I'm not sure I follow you. Are you looking to adapt ILF limbs to formula risers, or formula limbs to ILF risers?


----------



## bobnikon (Jun 10, 2012)

Okay, I may have really been rambling if we are talking about going the other way.


----------



## chrstphr (Nov 23, 2005)

and again i reference this thread with the best adapter i have seen for shooting ILF limbs on a Forumla riser. 

http://www.archerytalk.com/vb/showthread.php?t=1125301

Chris


----------



## Bob Furman (May 16, 2012)

limbwalker said:


> I'm not sure I follow you. Are you looking to adapt ILF limbs to formula risers, or formula limbs to ILF risers?

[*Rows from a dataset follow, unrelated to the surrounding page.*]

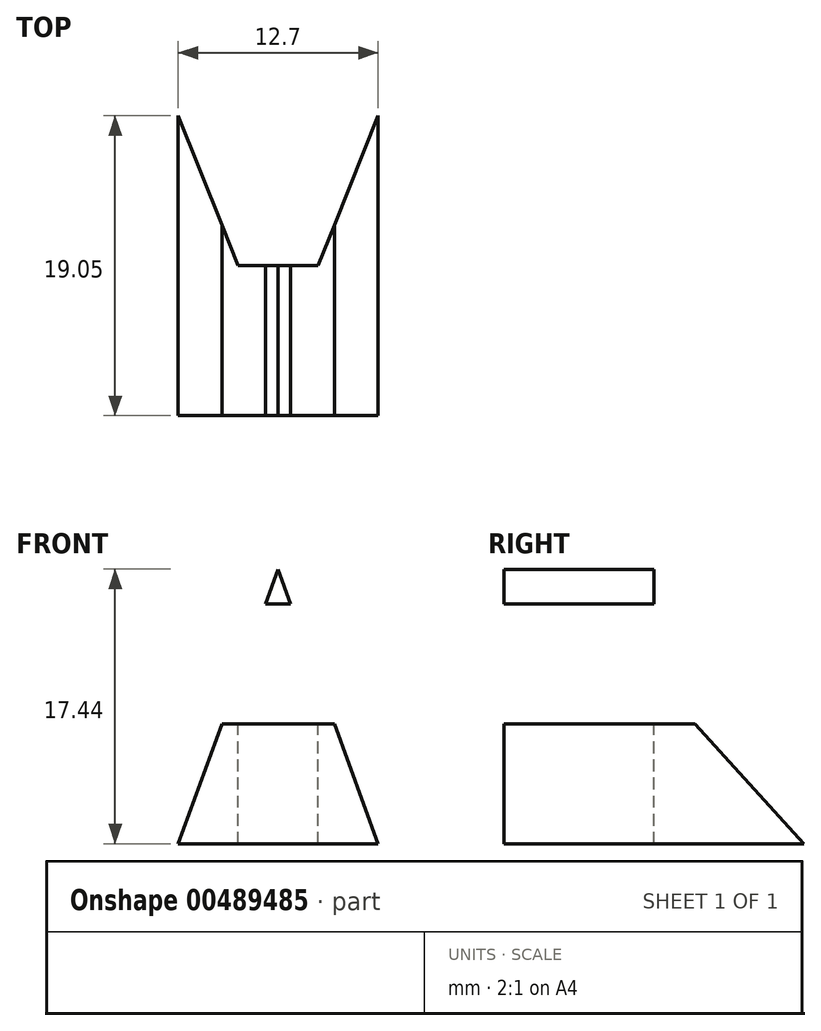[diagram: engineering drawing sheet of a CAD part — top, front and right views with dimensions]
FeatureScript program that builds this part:
annotation { "Feature Type Name" : "Feature", "Feature Type Description" : "" }
export const myFeature = defineFeature(function(context is Context, id is Id, definition is map)
    precondition{}
    {
        {
            var Q0;
            Q0=qCreatedBy(makeId("Front.planeOp"),FACE);
            var sketch = newSketch(context, id + "F0", { "sketchPlane" : qUnion([Q0])});
            skLineSegment(sketch, "E0", {"start": v(0, 0) * mm, "end": v(38.1, 0) * mm});
            skLineSegment(sketch, "E1", {"start": v(38.1, 0) * mm, "end": v(38.1, 38.1) * mm});
            skLineSegment(sketch, "E2", {"start": v(38.1, 38.1) * mm, "end": v(0, 38.1) * mm});
            skLineSegment(sketch, "E3", {"start": v(0, 38.1) * mm, "end": v(0, 0) * mm});
            skSolve(sketch);
        }
        {
            var Q0;
            Q0=makeQuery(id+"F0.imprint","IMPRINT",FACE,{"disambiguationData":[TD([[makeQuery(id+"F0.imprint","IMPRINT",EDGE,{"derivedFrom":sQuery(id+"F0.wireOp",EDGE,"E0")}),1.0]])]});
            extrude(context, id + "F1", {"entities" : qUnion([Q0]), "depth" : 38.1 * mm, "offsetDistance" : 25.4 * mm});
        }
        {
            var Q0;
            Q0=qCreatedBy(makeId("Front.planeOp"),FACE);
            cPlane(context, id + "F2", {"entities" : qUnion([Q0]), "cplaneType" : CPlaneType.OFFSET, "offset" : 38.1 * mm, "width" : 152.4 * mm, "height" : 152.4 * mm});
        }
        {
            var Q0;
            Q0=qCreatedBy(makeId("Right.planeOp"),FACE);
            cPlane(context, id + "F3", {"entities" : qUnion([Q0]), "cplaneType" : CPlaneType.OFFSET, "offset" : 38.1 * mm, "width" : 152.4 * mm, "height" : 152.4 * mm});
        }
        {
            var Q0;
            Q0=qCreatedBy(makeId("Top.planeOp"),FACE);
            cPlane(context, id + "F4", {"entities" : qUnion([Q0]), "cplaneType" : CPlaneType.OFFSET, "offset" : 38.1 * mm, "width" : 152.4 * mm, "height" : 152.4 * mm});
        }
        {
            var Q0;
            Q0=qCreatedBy(id+"F3.planeOp",FACE);
            var sketch = newSketch(context, id + "F5", { "sketchPlane" : qUnion([Q0])});
            skLineSegment(sketch, "E4", {"start": v(0, 0) * mm, "end": v(0, 38.1) * mm});
            skLineSegment(sketch, "E5", {"start": v(0, 38.1) * mm, "end": v(-38.1, 38.1) * mm});
            skLineSegment(sketch, "E6", {"start": v(-38.1, 38.1) * mm, "end": v(-38.1, 0) * mm});
            skLineSegment(sketch, "E7", {"start": v(-38.1, 0) * mm, "end": v(0, 0) * mm});
            skLineSegment(sketch, "E8", {"start": v(0, 30.48) * mm, "end": v(-25.4, 30.48) * mm});
            skLineSegment(sketch, "E9", {"start": v(-25.4, 30.48) * mm, "end": v(-25.4, 22.86) * mm});
            skLineSegment(sketch, "E10", {"start": v(-25.4, 22.86) * mm, "end": v(0, 22.86) * mm});
            skLineSegment(sketch, "E11", {"start": v(-38.1, 15.24) * mm, "end": v(-12.7, 15.24) * mm});
            skLineSegment(sketch, "E12", {"start": v(-12.7, 15.24) * mm, "end": v(-12.7, 7.62) * mm});
            skLineSegment(sketch, "E13", {"start": v(-12.7, 7.62) * mm, "end": v(-38.1, 7.62) * mm});
            skSolve(sketch);
        }
        {
            var Q0;
            {var subQ0=sQuery(id+"F5.wireOp",EDGE,"E8");Q0=makeQuery(id+"F5.imprint","IMPRINT",FACE,{"disambiguationData":[TD([[makeQuery(id+"F5.imprint","IMPRINT",EDGE,{"derivedFrom":subQ0}),1.0]])]});}
            var Q1;
            {var subQ0=sQuery(id+"F5.wireOp",EDGE,"E11");Q1=makeQuery(id+"F5.imprint","IMPRINT",FACE,{"disambiguationData":[TD([[makeQuery(id+"F5.imprint","IMPRINT",EDGE,{"derivedFrom":subQ0}),-1.0]])]});}
            extrude(context, id + "F6", {"entities" : qUnion([Q0, Q1]), "operationType" : NewBodyOperationType.REMOVE, "oppositeDirection" : true, "depth" : 38.1 * mm, "offsetDistance" : 25.4 * mm});
        }
        {
            var Q0;
            Q0=qCreatedBy(id+"F2.planeOp",FACE);
            var sketch = newSketch(context, id + "F7", { "sketchPlane" : qUnion([Q0])});
            skLineSegment(sketch, "E14", {"start": v(0, 0) * mm, "end": v(38.1, 0) * mm});
            skLineSegment(sketch, "E15", {"start": v(38.1, 0) * mm, "end": v(38.1, 38.1) * mm});
            skLineSegment(sketch, "E16", {"start": v(38.1, 38.1) * mm, "end": v(0, 38.1) * mm});
            skLineSegment(sketch, "E17", {"start": v(0, 38.1) * mm, "end": v(0, 0) * mm});
            skLineSegment(sketch, "E18", {"start": v(12.7, 38.1) * mm, "end": v(25.4, 38.1) * mm});
            skLineSegment(sketch, "E19", {"start": v(25.4, 38.1) * mm, "end": v(38.1, 0) * mm});
            skLineSegment(sketch, "E20", {"start": v(12.7, 38.1) * mm, "end": v(0, 0) * mm});
            skLineSegment(sketch, "E21", {"start": v(0, 0) * mm, "end": v(12.7, 0) * mm});
            skLineSegment(sketch, "E22", {"start": v(12.7, 0) * mm, "end": v(19.05, 17.44) * mm});
            skLineSegment(sketch, "E23", {"start": v(38.1, 0) * mm, "end": v(25.4, 0) * mm});
            skLineSegment(sketch, "E24", {"start": v(25.4, 0) * mm, "end": v(19.05, 17.44) * mm});
            skLineSegment(sketch, "E25", {"start": v(19.5, 35.03) * mm, "end": v(15.48, 22.98) * mm});
            skLineSegment(sketch, "E26", {"start": v(15.48, 22.98) * mm, "end": v(23.52, 22.98) * mm});
            skLineSegment(sketch, "E27", {"start": v(19.5, 35.03) * mm, "end": v(23.52, 22.98) * mm});
            skSolve(sketch);
        }
        {
            var Q0;
            {var subQ0=sQuery(id+"F7.wireOp",EDGE,"E17");Q0=makeQuery(id+"F7.imprint","IMPRINT",FACE,{"disambiguationData":[TD([[makeQuery(id+"F7.imprint","IMPRINT",EDGE,{"derivedFrom":subQ0}),1.0]])]});}
            var Q1;
            Q1=makeQuery(id+"F7.imprint","IMPRINT",FACE,{"disambiguationData":[TD([[makeQuery(id+"F7.imprint","IMPRINT",EDGE,{"derivedFrom":sQuery(id+"F7.wireOp",EDGE,"E14")}),1.0]])]});
            var Q2;
            Q2=makeQuery(id+"F7.imprint","IMPRINT",FACE,{"disambiguationData":[TD([[makeQuery(id+"F7.imprint","IMPRINT",EDGE,{"derivedFrom":sQuery(id+"F7.wireOp",EDGE,"E25")}),1.0]])]});
            var Q3;
            {var subQ0=sQuery(id+"F7.wireOp",EDGE,"E15");Q3=makeQuery(id+"F7.imprint","IMPRINT",FACE,{"disambiguationData":[TD([[makeQuery(id+"F7.imprint","IMPRINT",EDGE,{"derivedFrom":subQ0}),1.0]])]});}
            extrude(context, id + "F8", {"entities" : qUnion([Q0, Q1, Q2, Q3]), "operationType" : NewBodyOperationType.REMOVE, "oppositeDirection" : true, "depth" : 38.1 * mm, "offsetDistance" : 25.4 * mm});
        }
        {
            var Q0;
            Q0=qCreatedBy(id+"F4.planeOp",FACE);
            var sketch = newSketch(context, id + "F9", { "sketchPlane" : qUnion([Q0])});
            skLineSegment(sketch, "E28", {"start": v(0, 0) * mm, "end": v(38.1, 0) * mm});
            skLineSegment(sketch, "E29", {"start": v(38.1, 0) * mm, "end": v(38.1, -38.1) * mm});
            skLineSegment(sketch, "E30", {"start": v(38.1, -38.1) * mm, "end": v(0, -38.1) * mm});
            skLineSegment(sketch, "E31", {"start": v(0, -38.1) * mm, "end": v(0, 0) * mm});
            skPoint(sketch, "E32.endSnap0", {"position": v(19.05, 0) * mm});
            skLineSegment(sketch, "E33", {"start": v(6.35, 0) * mm, "end": v(12.7, 0) * mm});
            skLineSegment(sketch, "E34", {"start": v(6.35, 0) * mm, "end": v(0, -38.1) * mm});
            skLineSegment(sketch, "E35", {"start": v(12.7, 0) * mm, "end": v(19.05, -15.87) * mm});
            skLineSegment(sketch, "E36", {"start": v(19.05, -15.88) * mm, "end": v(25.4, 0) * mm});
            skLineSegment(sketch, "E37", {"start": v(25.4, 0) * mm, "end": v(31.75, 0) * mm});
            skLineSegment(sketch, "E38", {"start": v(31.75, 0) * mm, "end": v(38.1, -38.1) * mm});
            skLineSegment(sketch, "E39", {"start": v(38.1, -38.1) * mm, "end": v(31.75, -38.1) * mm});
            skLineSegment(sketch, "E40", {"start": v(31.75, -38.1) * mm, "end": v(26.67, -15.88) * mm});
            skLineSegment(sketch, "E41", {"start": v(26.67, -15.88) * mm, "end": v(21.6, -28.58) * mm});
            skLineSegment(sketch, "E42", {"start": v(0, -38.1) * mm, "end": v(6.35, -38.1) * mm});
            skLineSegment(sketch, "E43", {"start": v(6.35, -38.1) * mm, "end": v(11.43, -15.88) * mm});
            skLineSegment(sketch, "E44", {"start": v(11.43, -15.88) * mm, "end": v(16.51, -28.58) * mm});
            skLineSegment(sketch, "E45", {"start": v(16.51, -28.58) * mm, "end": v(21.6, -28.58) * mm});
            skSolve(sketch);
        }
        {
            var Q0;
            {var subQ0=sQuery(id+"F9.wireOp",EDGE,"E31");Q0=makeQuery(id+"F9.imprint","IMPRINT",FACE,{"disambiguationData":[TD([[makeQuery(id+"F9.imprint","IMPRINT",EDGE,{"derivedFrom":subQ0}),-1.0]])]});}
            var Q1;
            Q1=makeQuery(id+"F9.imprint","IMPRINT",FACE,{"disambiguationData":[TD([[makeQuery(id+"F9.imprint","IMPRINT",EDGE,{"derivedFrom":sQuery(id+"F9.wireOp",EDGE,"E30")}),-1.0]])]});
            var Q2;
            {var subQ0=sQuery(id+"F9.wireOp",EDGE,"E35");Q2=makeQuery(id+"F9.imprint","IMPRINT",FACE,{"disambiguationData":[TD([[makeQuery(id+"F9.imprint","IMPRINT",EDGE,{"derivedFrom":subQ0}),1.0]])]});}
            var Q3;
            {var subQ0=sQuery(id+"F9.wireOp",EDGE,"E29");Q3=makeQuery(id+"F9.imprint","IMPRINT",FACE,{"disambiguationData":[TD([[makeQuery(id+"F9.imprint","IMPRINT",EDGE,{"derivedFrom":subQ0}),-1.0]])]});}
            extrude(context, id + "F10", {"entities" : qUnion([Q0, Q1, Q2, Q3]), "operationType" : NewBodyOperationType.REMOVE, "oppositeDirection" : true, "depth" : 38.1 * mm, "offsetDistance" : 25.4 * mm});
        }
    });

ILF Limbs to a Formula riser.


----------



## Bob Furman (May 16, 2012)

chrstphr said:


> and again i reference this thread with the best adapter i have seen for shooting ILF limbs on a Forumla riser.
> 
> http://www.archerytalk.com/vb/showthread.php?t=1125301
> 
> Chris


Chris,

Yes, but apparently this never made it to the real world. Possibly as suggested that it was too costly


----------



## chrstphr (Nov 23, 2005)

but it does look like he has them. And i didnt think $250 was too much to be able to use any limb on the Hoyt formula bows. Top of the line competitive gear is not cheap. And that gives you many more options. I opted to not buy a formula bow, so i could continue to use ILF limbs.

Chris


----------



## kenn1320 (Aug 28, 2004)

Chris the Uukha adapters are only $69. Unfortunately they only fit their limbs.


----------



## chrstphr (Nov 23, 2005)

kenn1320 said:


> Chris the Uukha adapters are only $69. Unfortunately they only fit their limbs.


Yes, and the one i linked to will work with ALL ILF limbs. If i bought a $700 riser with unique fitting limbs, $250 for an adapter that will let me shoot just about any limb on the market is well worth it in my opinion. $70 for an adapter that only works with one limb is a fair price since its limited. 

Not much difference in the long run between $700 and $1000 for top end gear. By the time its said and done, your at $2500-$3000 for the whole kit. Another $250 isnt going to break the budget. 



Chris


----------